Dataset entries
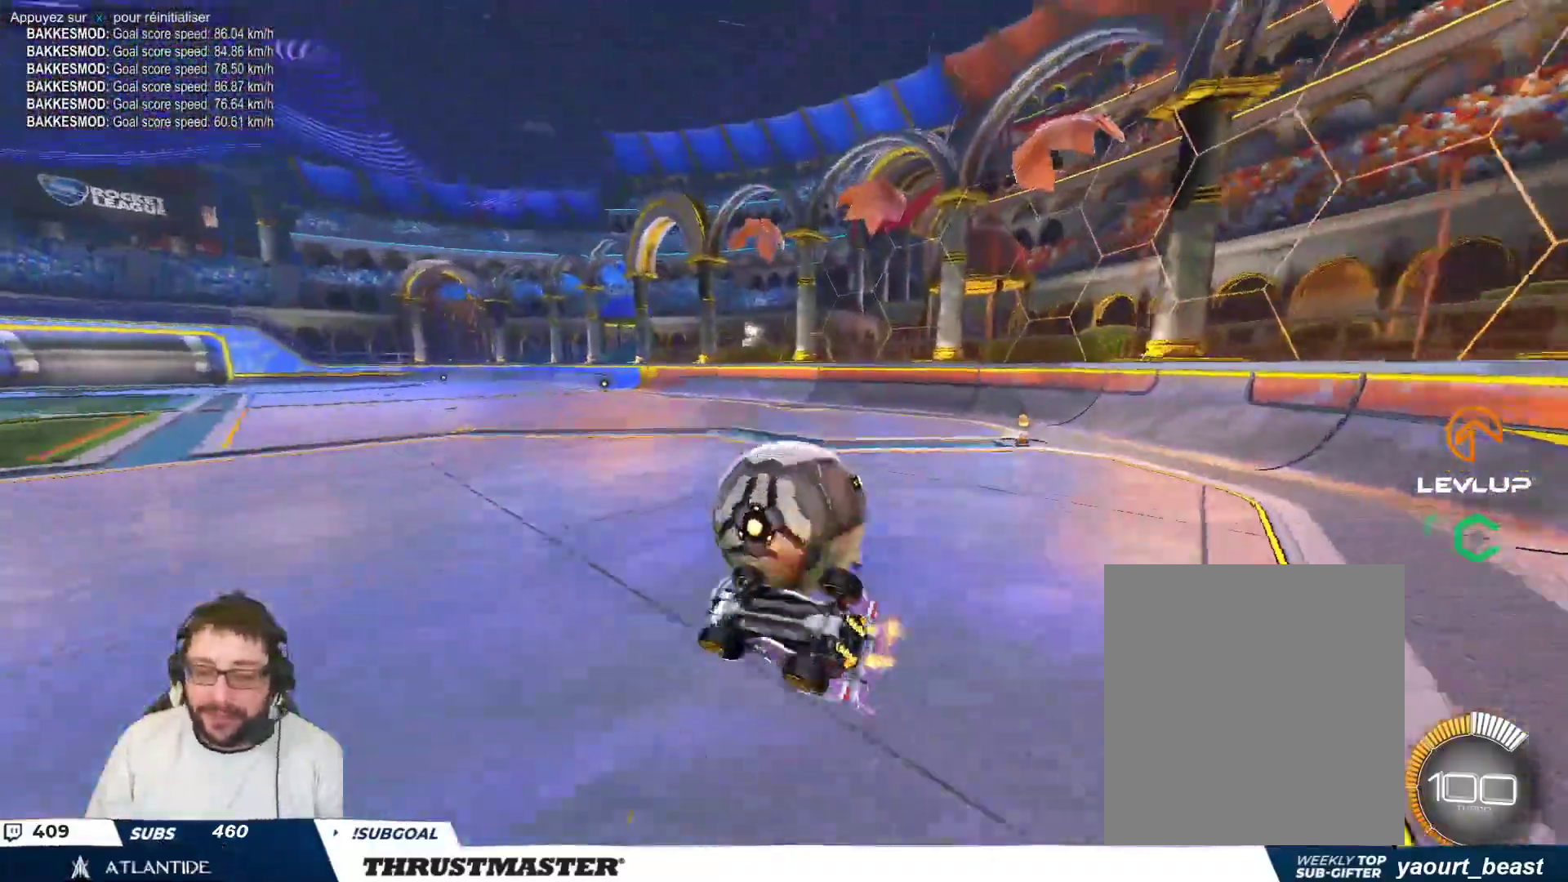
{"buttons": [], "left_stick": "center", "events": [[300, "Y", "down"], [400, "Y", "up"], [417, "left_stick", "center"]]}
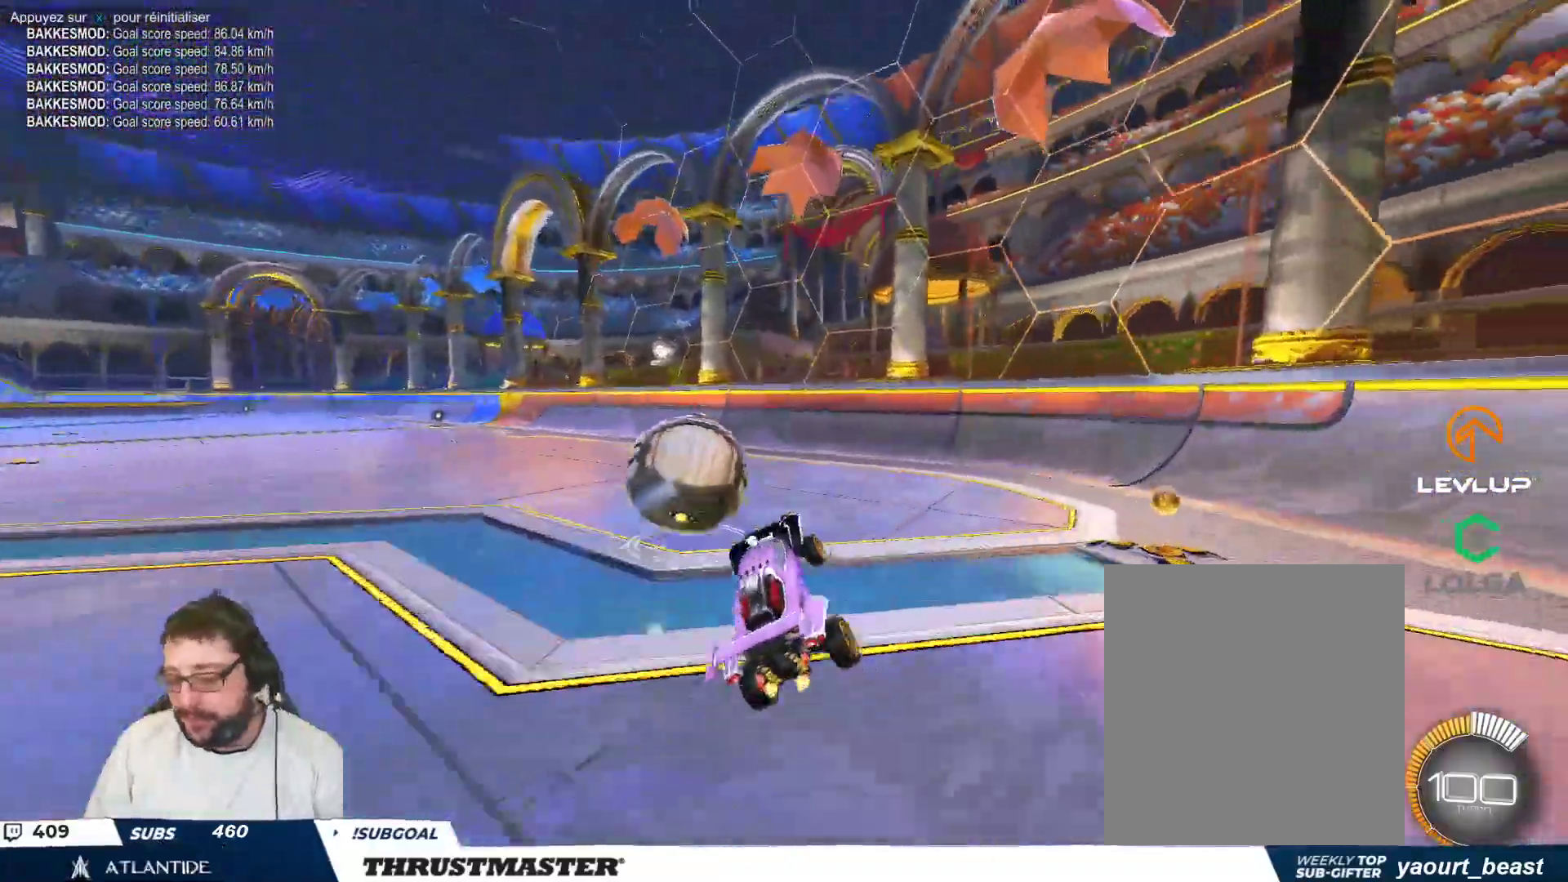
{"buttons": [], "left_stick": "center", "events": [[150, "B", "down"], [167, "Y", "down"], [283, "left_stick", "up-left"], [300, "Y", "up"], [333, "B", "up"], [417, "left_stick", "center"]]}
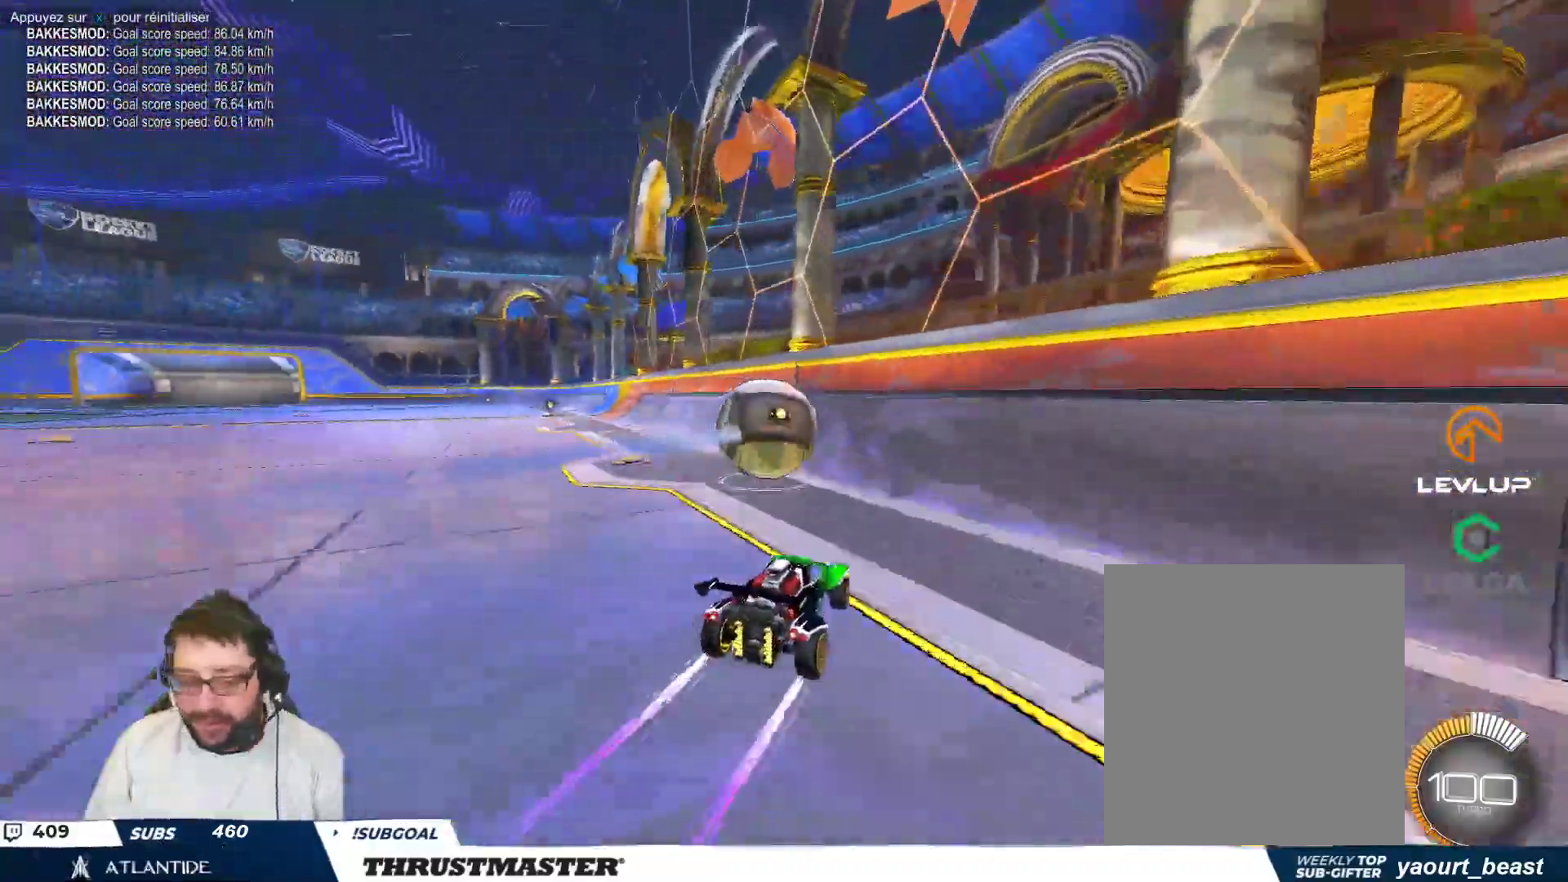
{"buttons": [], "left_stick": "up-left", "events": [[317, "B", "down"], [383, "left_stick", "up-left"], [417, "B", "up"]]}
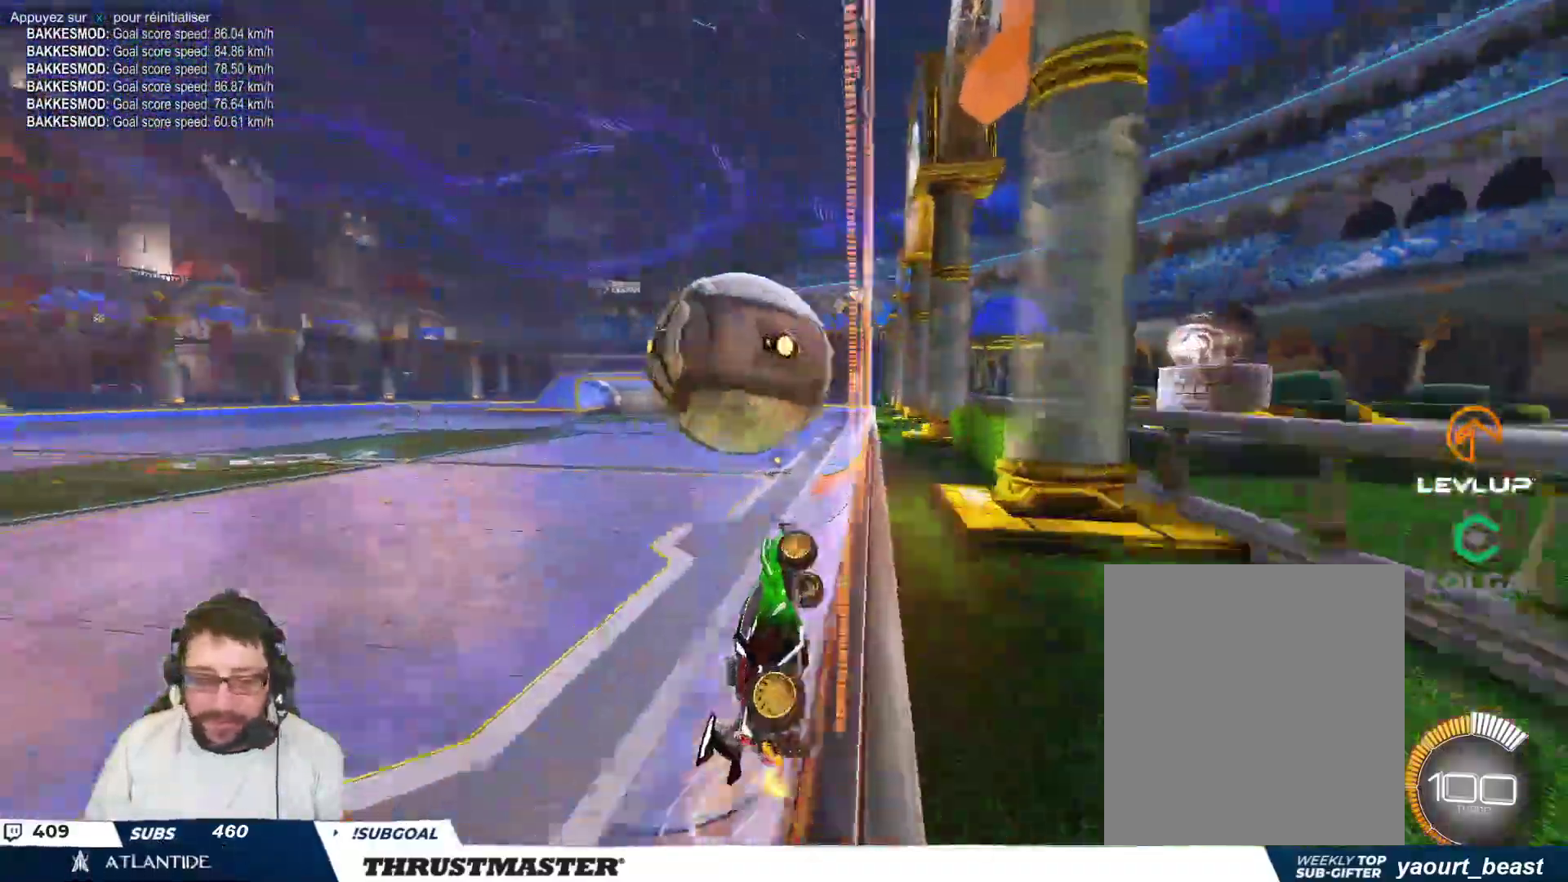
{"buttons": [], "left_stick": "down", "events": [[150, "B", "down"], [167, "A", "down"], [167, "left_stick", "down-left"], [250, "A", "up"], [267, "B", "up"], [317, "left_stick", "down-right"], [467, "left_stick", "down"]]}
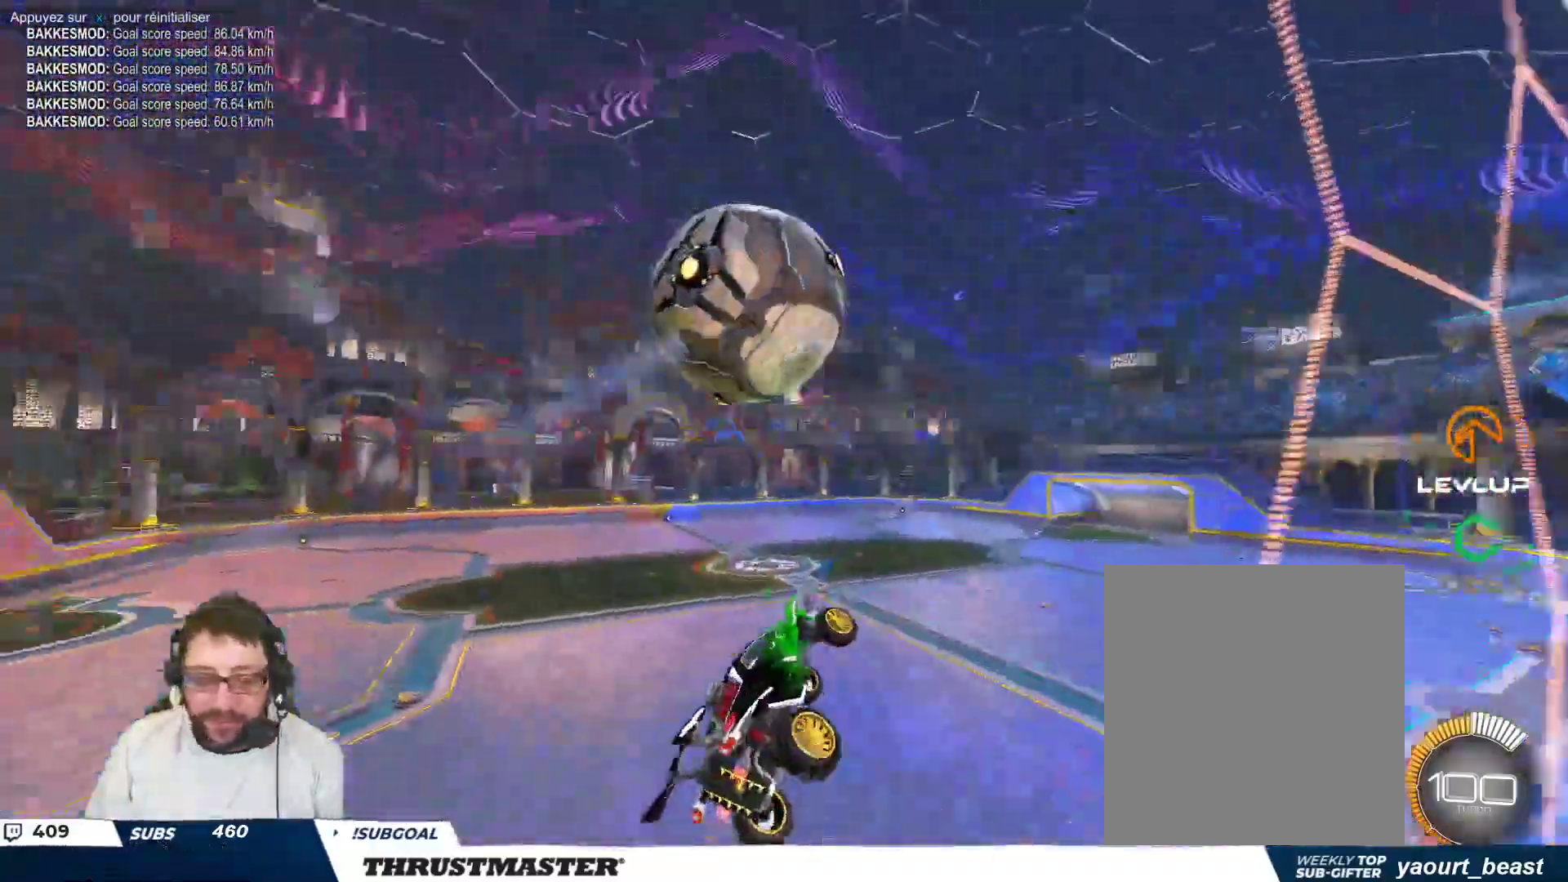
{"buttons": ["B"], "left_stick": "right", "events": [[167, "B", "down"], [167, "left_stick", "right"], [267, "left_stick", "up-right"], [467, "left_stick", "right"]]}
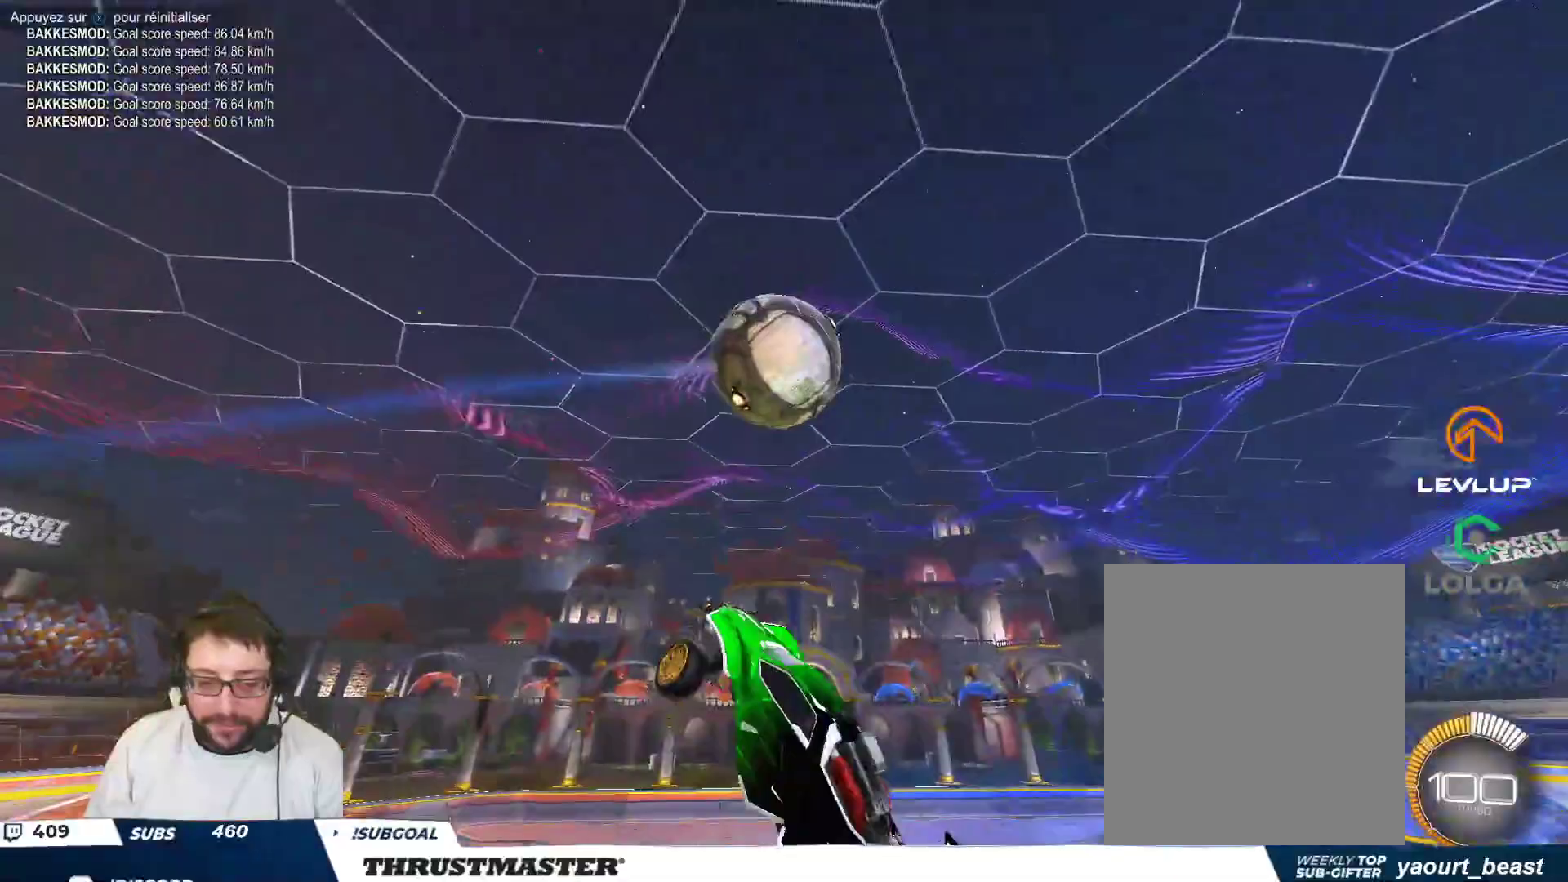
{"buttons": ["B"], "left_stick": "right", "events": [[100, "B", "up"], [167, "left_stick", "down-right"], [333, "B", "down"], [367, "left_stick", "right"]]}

Task to complete >> Would you return the records exactly, keeping out every picture?

Result of the task >>
{"buttons": [], "left_stick": "center", "events": [[300, "Y", "down"], [400, "Y", "up"], [417, "left_stick", "center"]]}
{"buttons": [], "left_stick": "center", "events": [[150, "B", "down"], [167, "Y", "down"], [283, "left_stick", "up-left"], [300, "Y", "up"], [333, "B", "up"], [417, "left_stick", "center"]]}
{"buttons": [], "left_stick": "up-left", "events": [[317, "B", "down"], [383, "left_stick", "up-left"], [417, "B", "up"]]}
{"buttons": [], "left_stick": "down", "events": [[150, "B", "down"], [167, "A", "down"], [167, "left_stick", "down-left"], [250, "A", "up"], [267, "B", "up"], [317, "left_stick", "down-right"], [467, "left_stick", "down"]]}
{"buttons": ["B"], "left_stick": "right", "events": [[167, "B", "down"], [167, "left_stick", "right"], [267, "left_stick", "up-right"], [467, "left_stick", "right"]]}
{"buttons": ["B"], "left_stick": "right", "events": [[100, "B", "up"], [167, "left_stick", "down-right"], [333, "B", "down"], [367, "left_stick", "right"]]}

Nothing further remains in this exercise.